Liegt wie im vorliegenden Fall dem Festnahmeersuchen eine Bestimmung zugrunde, die das OLG als eine „politische Straftat“ (nämlich der Funktionsausübung in einer „terroristischen“ Organisation) nach türkischem Recht wertet, macht dieser Umstand „nicht auslieferungsfähig“. Wie anders dagegen die Haltung deutscher Behörden und Gerichte, wenn es darum geht, politische Aktivisten in das Verfolgerland abzuschieben. Da soll es eben keine Rolle spielen, ob jemand in Deutschland wegen politischer Betätigung verurteilt worden ist und ihm aufgrund dessen wiederum Verfolgung und Gefahr für sein Leben droht.
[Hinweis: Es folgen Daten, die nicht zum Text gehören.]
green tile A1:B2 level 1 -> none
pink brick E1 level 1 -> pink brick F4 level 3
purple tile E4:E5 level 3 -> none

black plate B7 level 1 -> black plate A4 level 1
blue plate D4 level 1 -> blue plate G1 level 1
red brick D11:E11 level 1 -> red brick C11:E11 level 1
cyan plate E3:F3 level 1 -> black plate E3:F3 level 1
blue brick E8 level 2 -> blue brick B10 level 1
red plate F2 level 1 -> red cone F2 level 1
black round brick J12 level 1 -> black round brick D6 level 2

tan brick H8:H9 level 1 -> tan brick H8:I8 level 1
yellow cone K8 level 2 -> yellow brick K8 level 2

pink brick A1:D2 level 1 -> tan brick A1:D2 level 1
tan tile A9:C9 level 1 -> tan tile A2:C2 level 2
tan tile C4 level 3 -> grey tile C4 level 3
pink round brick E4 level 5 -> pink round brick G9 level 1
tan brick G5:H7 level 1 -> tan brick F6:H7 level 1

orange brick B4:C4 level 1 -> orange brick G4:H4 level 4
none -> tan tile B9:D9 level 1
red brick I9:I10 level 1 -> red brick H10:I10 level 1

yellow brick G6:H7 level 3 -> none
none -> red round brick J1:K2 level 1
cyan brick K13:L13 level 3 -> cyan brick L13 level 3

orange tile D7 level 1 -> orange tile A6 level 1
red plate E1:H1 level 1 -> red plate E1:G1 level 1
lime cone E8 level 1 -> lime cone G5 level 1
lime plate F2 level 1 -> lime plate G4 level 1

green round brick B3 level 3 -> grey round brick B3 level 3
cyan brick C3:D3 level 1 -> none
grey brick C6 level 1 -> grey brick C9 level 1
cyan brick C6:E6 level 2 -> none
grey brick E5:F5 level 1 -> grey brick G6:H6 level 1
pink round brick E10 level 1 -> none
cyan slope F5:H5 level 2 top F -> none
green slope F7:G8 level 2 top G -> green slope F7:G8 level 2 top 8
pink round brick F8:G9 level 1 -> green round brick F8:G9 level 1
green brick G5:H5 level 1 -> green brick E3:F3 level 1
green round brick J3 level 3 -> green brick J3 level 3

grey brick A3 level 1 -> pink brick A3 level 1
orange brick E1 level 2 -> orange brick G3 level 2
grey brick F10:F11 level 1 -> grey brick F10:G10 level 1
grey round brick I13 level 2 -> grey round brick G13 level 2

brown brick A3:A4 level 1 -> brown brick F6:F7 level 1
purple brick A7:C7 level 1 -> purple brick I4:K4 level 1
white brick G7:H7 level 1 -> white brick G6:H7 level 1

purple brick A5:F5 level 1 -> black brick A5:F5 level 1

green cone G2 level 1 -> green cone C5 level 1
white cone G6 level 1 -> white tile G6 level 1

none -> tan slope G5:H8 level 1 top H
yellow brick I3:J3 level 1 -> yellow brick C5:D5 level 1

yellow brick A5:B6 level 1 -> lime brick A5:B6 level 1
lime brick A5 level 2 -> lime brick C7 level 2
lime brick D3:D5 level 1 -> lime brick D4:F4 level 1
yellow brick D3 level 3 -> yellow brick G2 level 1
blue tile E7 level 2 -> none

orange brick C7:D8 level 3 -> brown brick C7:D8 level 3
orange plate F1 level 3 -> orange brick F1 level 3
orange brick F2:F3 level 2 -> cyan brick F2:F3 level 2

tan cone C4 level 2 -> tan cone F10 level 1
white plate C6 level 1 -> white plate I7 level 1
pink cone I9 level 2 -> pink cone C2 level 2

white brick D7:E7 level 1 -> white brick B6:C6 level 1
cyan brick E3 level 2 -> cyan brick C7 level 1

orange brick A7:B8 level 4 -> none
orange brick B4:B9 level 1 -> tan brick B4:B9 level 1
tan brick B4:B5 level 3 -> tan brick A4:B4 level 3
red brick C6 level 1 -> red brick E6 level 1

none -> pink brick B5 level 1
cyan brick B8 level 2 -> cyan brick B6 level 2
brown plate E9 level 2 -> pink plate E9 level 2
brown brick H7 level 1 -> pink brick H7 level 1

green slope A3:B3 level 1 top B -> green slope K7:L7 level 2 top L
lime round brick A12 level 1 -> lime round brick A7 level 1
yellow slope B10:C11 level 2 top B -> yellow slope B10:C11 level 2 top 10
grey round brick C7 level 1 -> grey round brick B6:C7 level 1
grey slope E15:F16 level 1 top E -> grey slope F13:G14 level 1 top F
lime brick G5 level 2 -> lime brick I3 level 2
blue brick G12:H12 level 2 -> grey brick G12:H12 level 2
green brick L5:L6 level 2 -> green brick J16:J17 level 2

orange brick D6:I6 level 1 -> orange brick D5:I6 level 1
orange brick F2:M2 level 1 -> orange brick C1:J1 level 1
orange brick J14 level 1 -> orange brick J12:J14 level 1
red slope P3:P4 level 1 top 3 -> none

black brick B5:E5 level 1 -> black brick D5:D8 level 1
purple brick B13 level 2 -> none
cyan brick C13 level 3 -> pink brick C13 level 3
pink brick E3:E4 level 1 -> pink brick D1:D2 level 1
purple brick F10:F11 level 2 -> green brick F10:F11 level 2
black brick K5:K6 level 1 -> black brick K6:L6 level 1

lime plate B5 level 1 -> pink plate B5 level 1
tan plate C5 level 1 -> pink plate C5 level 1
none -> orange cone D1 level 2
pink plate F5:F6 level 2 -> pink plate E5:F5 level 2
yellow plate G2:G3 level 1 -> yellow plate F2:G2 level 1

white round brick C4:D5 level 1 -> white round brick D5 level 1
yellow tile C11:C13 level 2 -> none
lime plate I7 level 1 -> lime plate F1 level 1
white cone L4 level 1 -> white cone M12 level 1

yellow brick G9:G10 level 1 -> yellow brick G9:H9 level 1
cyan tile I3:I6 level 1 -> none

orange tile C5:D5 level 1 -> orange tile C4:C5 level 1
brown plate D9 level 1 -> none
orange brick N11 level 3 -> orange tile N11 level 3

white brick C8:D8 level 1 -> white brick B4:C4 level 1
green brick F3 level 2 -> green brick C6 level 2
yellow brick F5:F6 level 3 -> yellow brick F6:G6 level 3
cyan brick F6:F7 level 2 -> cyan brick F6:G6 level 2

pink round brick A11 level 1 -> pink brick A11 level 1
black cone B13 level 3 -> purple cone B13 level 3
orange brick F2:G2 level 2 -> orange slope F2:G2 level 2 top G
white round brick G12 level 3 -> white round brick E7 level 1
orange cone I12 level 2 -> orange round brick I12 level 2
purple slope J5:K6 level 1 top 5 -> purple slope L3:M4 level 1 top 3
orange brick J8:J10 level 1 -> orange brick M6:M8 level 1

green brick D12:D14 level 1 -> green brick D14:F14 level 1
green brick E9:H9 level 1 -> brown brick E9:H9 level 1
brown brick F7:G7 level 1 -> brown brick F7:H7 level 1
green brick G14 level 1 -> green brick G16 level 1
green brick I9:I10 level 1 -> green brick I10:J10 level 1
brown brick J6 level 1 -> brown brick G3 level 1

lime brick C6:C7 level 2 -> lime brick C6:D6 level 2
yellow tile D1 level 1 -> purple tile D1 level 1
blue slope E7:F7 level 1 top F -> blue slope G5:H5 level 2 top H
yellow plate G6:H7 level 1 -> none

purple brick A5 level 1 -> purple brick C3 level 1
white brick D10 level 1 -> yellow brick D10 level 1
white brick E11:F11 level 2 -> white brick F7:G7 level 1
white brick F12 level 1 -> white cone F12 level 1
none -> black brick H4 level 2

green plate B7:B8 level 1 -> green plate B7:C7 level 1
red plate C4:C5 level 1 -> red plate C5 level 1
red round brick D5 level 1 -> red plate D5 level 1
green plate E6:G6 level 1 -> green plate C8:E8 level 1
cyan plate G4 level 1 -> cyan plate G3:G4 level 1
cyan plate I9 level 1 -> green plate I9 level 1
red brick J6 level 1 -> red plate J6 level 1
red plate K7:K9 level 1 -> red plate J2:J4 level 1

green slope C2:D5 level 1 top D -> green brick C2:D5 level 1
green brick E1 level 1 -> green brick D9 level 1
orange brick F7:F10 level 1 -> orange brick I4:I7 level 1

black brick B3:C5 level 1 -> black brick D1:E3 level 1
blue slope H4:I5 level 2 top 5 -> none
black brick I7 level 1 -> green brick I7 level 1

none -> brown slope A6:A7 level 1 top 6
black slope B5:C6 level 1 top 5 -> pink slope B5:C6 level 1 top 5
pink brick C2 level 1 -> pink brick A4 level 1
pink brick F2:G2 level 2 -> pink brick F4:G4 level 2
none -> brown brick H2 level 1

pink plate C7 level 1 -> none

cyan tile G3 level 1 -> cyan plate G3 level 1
Es hinterlässt mehr als einen bitteren Beigeschmack, wenn zahlreiche Kurden eine solche dramatische Lebensgeschichte hinter sich haben: Sie verbüßten zum Teil sehr lange Haftstrafen in der Türkei wegen ihrer politischen Aktivitäten, erlitten schwerste Folter, wurden auch nach Haftentlassung weiterhin bedroht, verließen aus Gründen des Überlebenwollens ihre Heimat, Flucht ins Exil, retraumatisierende Situationen durch inquisitorische Befragungen deutscher Bürokraten, langes zermürbendes Warten darauf, als politischer Flüchtling anerkannt zu werden, exilpolitische Aktivitäten für die gerechten Interessen des kurdischen Volkes, umfassende Überwachungen – diesmal durch deutsche Geheimdienste –, Festnahme, Inhaftierung – diesmal in einem deutschen Knast –, Anklage und Verurteilung – diesmal durch ein deutsches Gericht. Und alle sind akribisch darum bemüht, diesen Menschen ihrer politischen Identität und persönlichen Würde zu berauben und ihren politischen Aktivitäten je nach Bedarf den Stempel des „Kriminellen“ oder des „Terroristischen“, mithin des die Sicherheit des Landes Gefährdenden, aufzudrücken. Diese von Machtarroganz und Willkür getragene Haltung gegenüber Menschen, die gegen staatliche Unterdrückung kämpfen und für die Lösung des türkisch-kurdischen Konfliktes arbeiten, ist zutiefst verachtenswert.
Da mag der „nüchterne“ Blick auf juristische Unterschiede zwischen diesem und jenem geltenden Recht bitte einmal hintanstehen.
Azadî begrüßt die Entscheidung des Oberlandesgerichts und wünscht Ahmet B. alles Gute für seine Zukunft.